• _PROVIDED PASSAGE_:
It might be helpful if you could share a doc with some basic (dummy) info tho show what you have in mind.

cheers, Christiaan

1 Like

Hi @Jean-Louis_Supercure,

The enthusiastic among us call ourselves Codasseurs :wink:

I just want to point out a couple of issues you’re likely to run into:

  1. View only access to a doc with multiple different clients in there:

This isn’t easily done in Coda at the moment. What this means is that you’ll want to create a single template doc that you can duplicate for each client. The downside is you can’t track all of you projects in one doc (which means multiple tabs open, and you can’t create a single chart of “Outstanding Payments” or “Total Projects in Progress”.

  1. Sending invoices:

This is possible, but you need to temper your expectations about what the quote will look like. You can do formatted rich text which contains urls, but you cannot do a pdf with images in it. So the invoices might be less beautiful than you might like. If you’re ok with a simple text based invoice then this will work.

  1. Confirming go-ahead:

The way this would be done is with a form (a survey essentially) that you link in the email to the user. They could click it, be taken to a form page, and then click the Submit button. And yes, that could then be used to notify you that they have approved the project.

I hope that helps.

4 Likes

Hello Codians,

Sorry for the late reply - and a collective one - how rude.

Since I asked the question on the Coda forum, I received positive feedback (yes, Coda can do this easy peasy), but also other feedback telling me that we could possibly use even simpler tools to do this kind of stuff (Airtable was an app that was often mentionned).

• _DATA SECTION_:
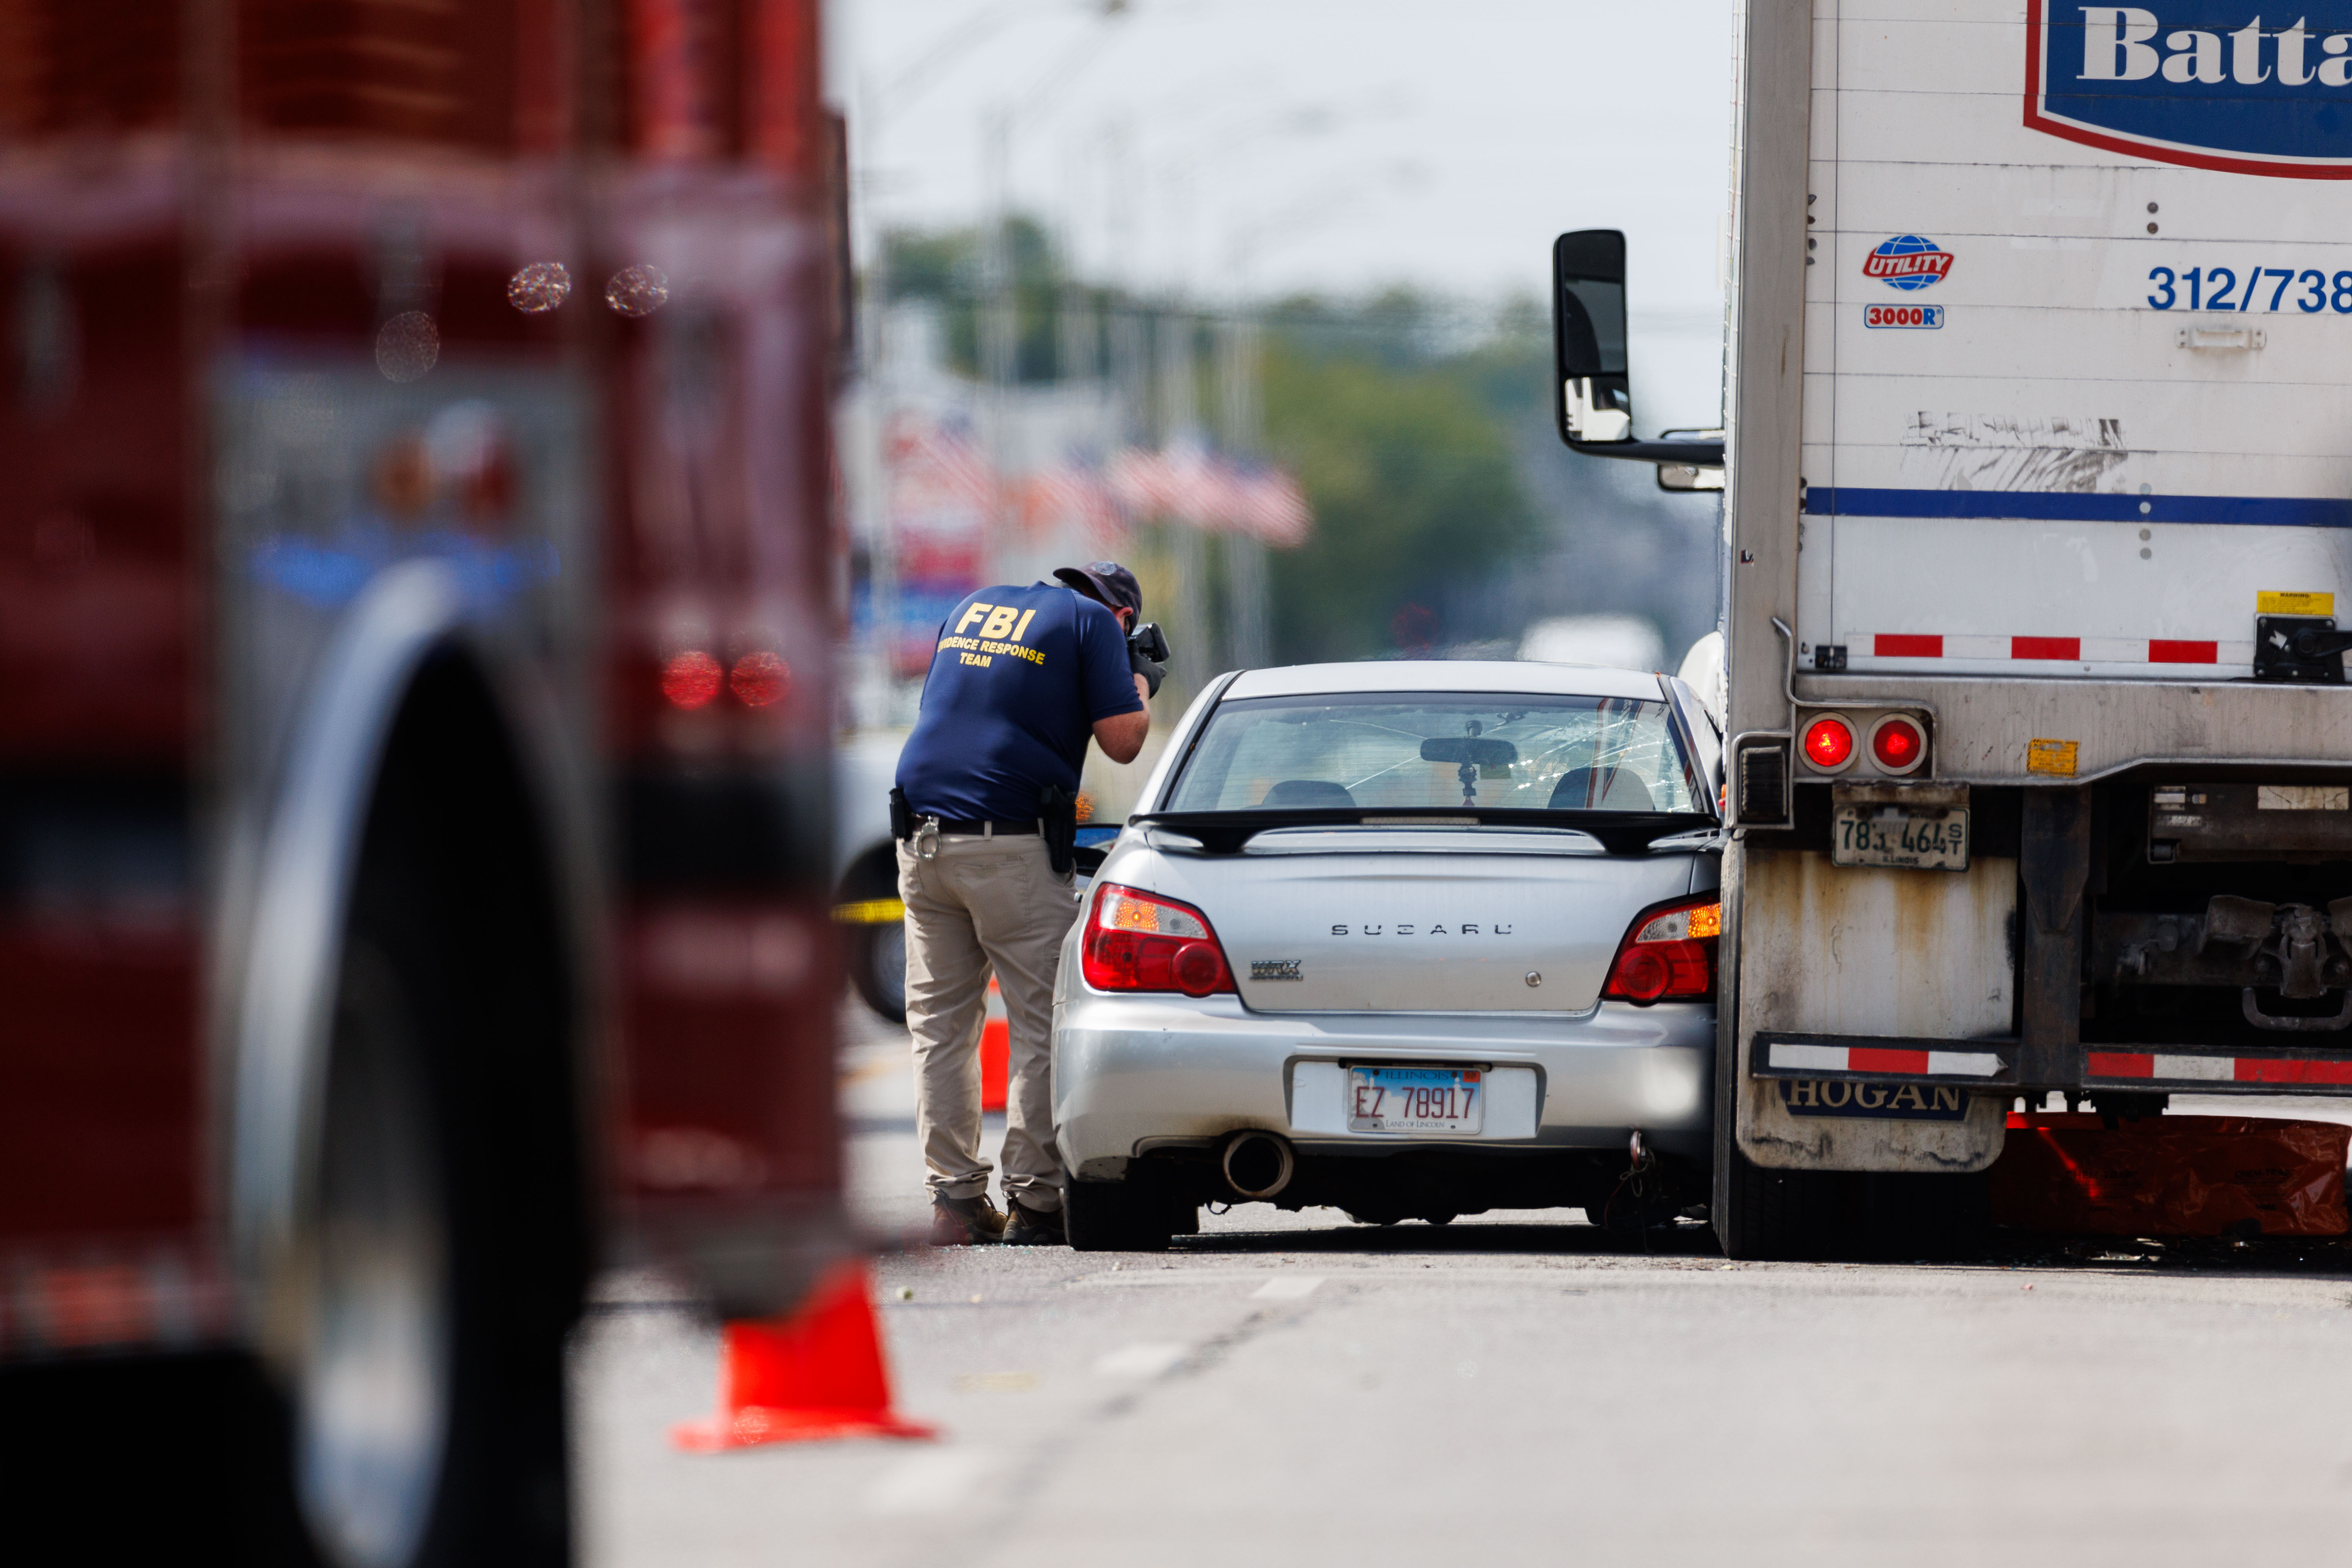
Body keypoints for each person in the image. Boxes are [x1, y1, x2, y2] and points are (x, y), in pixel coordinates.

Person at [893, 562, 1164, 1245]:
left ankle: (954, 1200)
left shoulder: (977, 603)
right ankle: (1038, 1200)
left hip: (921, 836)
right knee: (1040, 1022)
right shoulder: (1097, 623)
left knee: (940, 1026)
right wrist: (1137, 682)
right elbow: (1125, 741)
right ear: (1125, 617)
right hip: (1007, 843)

==

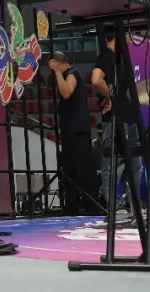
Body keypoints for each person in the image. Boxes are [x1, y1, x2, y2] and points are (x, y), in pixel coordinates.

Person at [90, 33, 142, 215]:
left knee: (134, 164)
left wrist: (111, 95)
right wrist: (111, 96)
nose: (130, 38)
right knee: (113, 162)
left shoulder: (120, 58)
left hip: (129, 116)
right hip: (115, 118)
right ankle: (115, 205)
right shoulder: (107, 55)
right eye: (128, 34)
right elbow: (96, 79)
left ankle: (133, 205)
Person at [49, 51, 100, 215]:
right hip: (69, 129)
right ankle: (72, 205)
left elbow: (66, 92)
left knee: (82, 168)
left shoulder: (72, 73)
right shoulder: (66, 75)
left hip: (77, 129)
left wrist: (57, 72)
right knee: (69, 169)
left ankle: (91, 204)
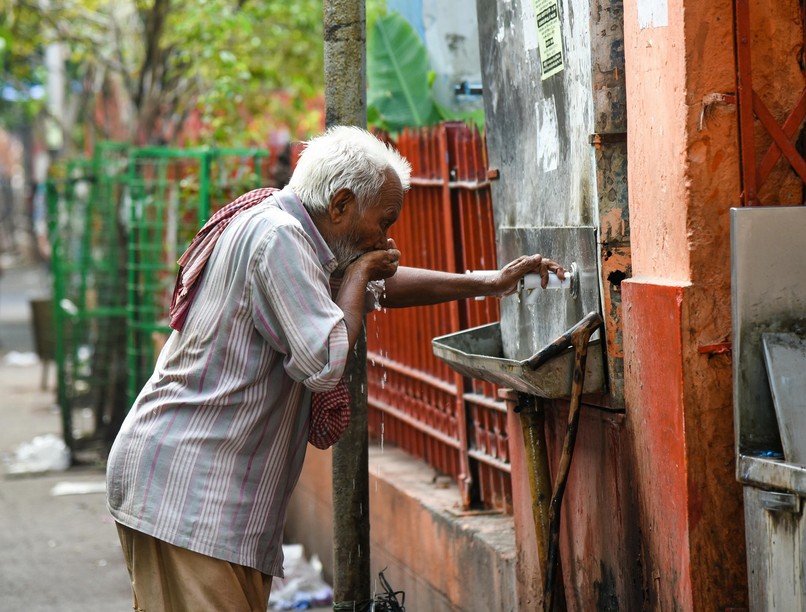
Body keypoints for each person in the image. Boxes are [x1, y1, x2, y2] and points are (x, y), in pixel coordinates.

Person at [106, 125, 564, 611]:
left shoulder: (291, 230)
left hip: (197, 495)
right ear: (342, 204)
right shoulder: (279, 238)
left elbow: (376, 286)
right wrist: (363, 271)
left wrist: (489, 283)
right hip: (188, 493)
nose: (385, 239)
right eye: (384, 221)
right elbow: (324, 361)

---

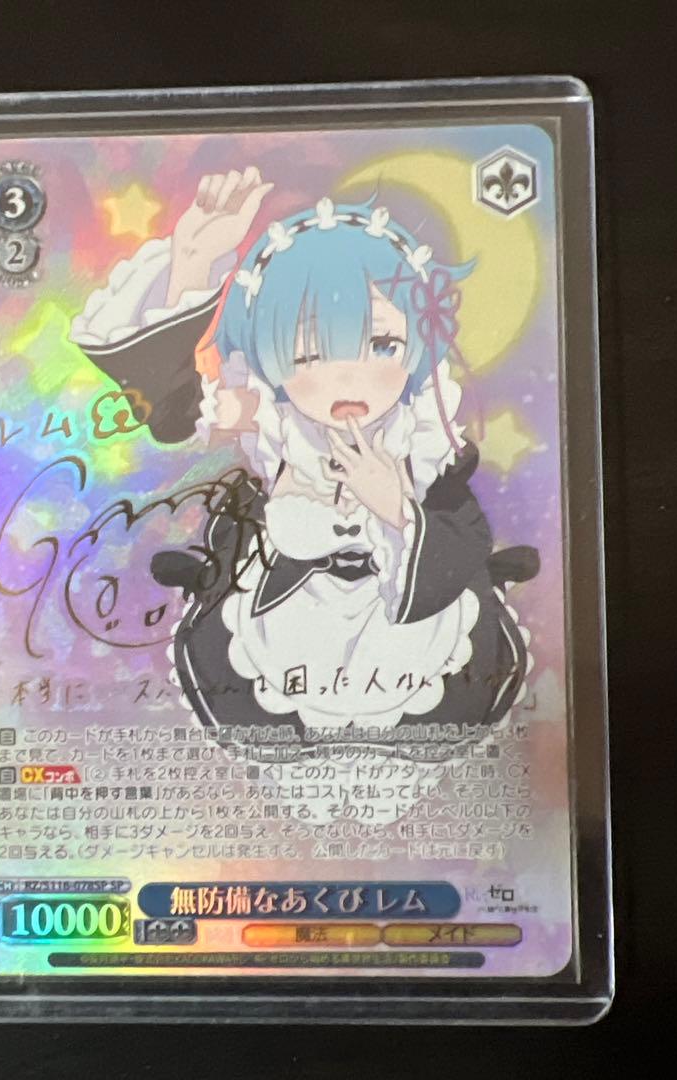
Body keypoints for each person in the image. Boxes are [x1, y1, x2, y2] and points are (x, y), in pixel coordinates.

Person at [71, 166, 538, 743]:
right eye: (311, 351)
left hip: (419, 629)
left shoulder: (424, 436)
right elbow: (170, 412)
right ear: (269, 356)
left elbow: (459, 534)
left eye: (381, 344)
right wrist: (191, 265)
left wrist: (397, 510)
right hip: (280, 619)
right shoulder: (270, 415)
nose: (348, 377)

• _EXERCISE REQUIREMENTS_:
1 – Please answer these questions about the Coda forum thread, one answer per line, marked (a), (b), (c):
(a) What do the enthusiastic users call themselves?
(b) What kind of file can't be made for invoices?
(c) Which app was often mentioned as a simpler tool?
2 – Retype the Coda forum thread from "This isn’t easily" to "this will work.".
3 – Extend the Coda forum thread from its last sentence.

• _TASK ANSWERS_:
1 –
(a) Codasseurs
(b) A pdf with images in it
(c) Airtable

2 –
This isn’t easily done in Coda at the moment. What this means is that you’ll want to create a single template doc that you can duplicate for each client. The downside is you can’t track all of you projects in one doc (which means multiple tabs open, and you can’t create a single chart of “Outstanding Payments” or “Total Projects in Progress”.

  1. Sending invoices:

This is possible, but you need to temper your expectations about what the quote will look like. You can do formatted rich text which contains urls, but you cannot do a pdf with images in it. So the invoices might be less beautiful than you might like. If you’re ok with a simple text based invoice then this will work.

3 –
Which in turns opens up on a big new universe of no code apps and all you can now do to link apps together. Which is brillant… and massively confusing for a newbie.

So we are now looking into all these shiny new tools to get a feel for the learning curve/benefit.

Thanks to your responses, they all add up to our understanding of the game.

2 Likes

Hello Hector,

Sorry for the late reply - and a collective one - how rude.

Since I asked the question on the Coda forum, I received positive feedback (yes, Coda can do this easy peasy), but also other feedback telling me that we could possibly use even simpler tools to do this kind of stuff (Airtable was an app that was often mentionned).

I have looked at the resource you mentionned, thx for pointing it out

Which in turns opens up on a big new universe of no code apps and all you can now do to link apps together. Which is brillant… and massively confusing for a newbie.

So we are now looking into all these shiny new tools to get a feel for the learning curve/benefit.

Thanks to your responses, they all add up to our understanding of the game.

1 Like

This is exactly the useful answer I was after. A big thank you.

Now condsidering possibly simpler altermatives, I don;t mind learning Coda, I think i’d quite enjoy it, but 1/ this is a marginal project for us 2/ experience tells me, use the simplest tools/the most used (e.g. use WordPress even with its limitations) as this is where it is likely t w you will get the biggest pool of talents to help.

1 Like

Hello Codians,

Sorry for the late reply - and a collective one - how rude.

Since I asked the question on the Coda forum, I received positive feedback (yes, Coda can do this easy peasy), but also other feedback telling me that we could possibly use even simpler tools to do this kind of stuff (Airtable was an app that was often mentionned).

Which in turns opens up on a big new universe of no code apps and all you can now do to link apps together. Which is brillant… and massively confusing for a newbie.

So we are now looking into all these shiny new tools to get a feel for the learning curve/benefit.

Thanks to your responses, they all add up to our understanding of the game.

Hi @Jean-Louis_Supercure
I think this is a good approach and it’s really a matter to understand - and weight - the two aforementioned points as needs and goals change.

I see that you are very politely replying to everyone: this is much appreciated and a nice example for everybody.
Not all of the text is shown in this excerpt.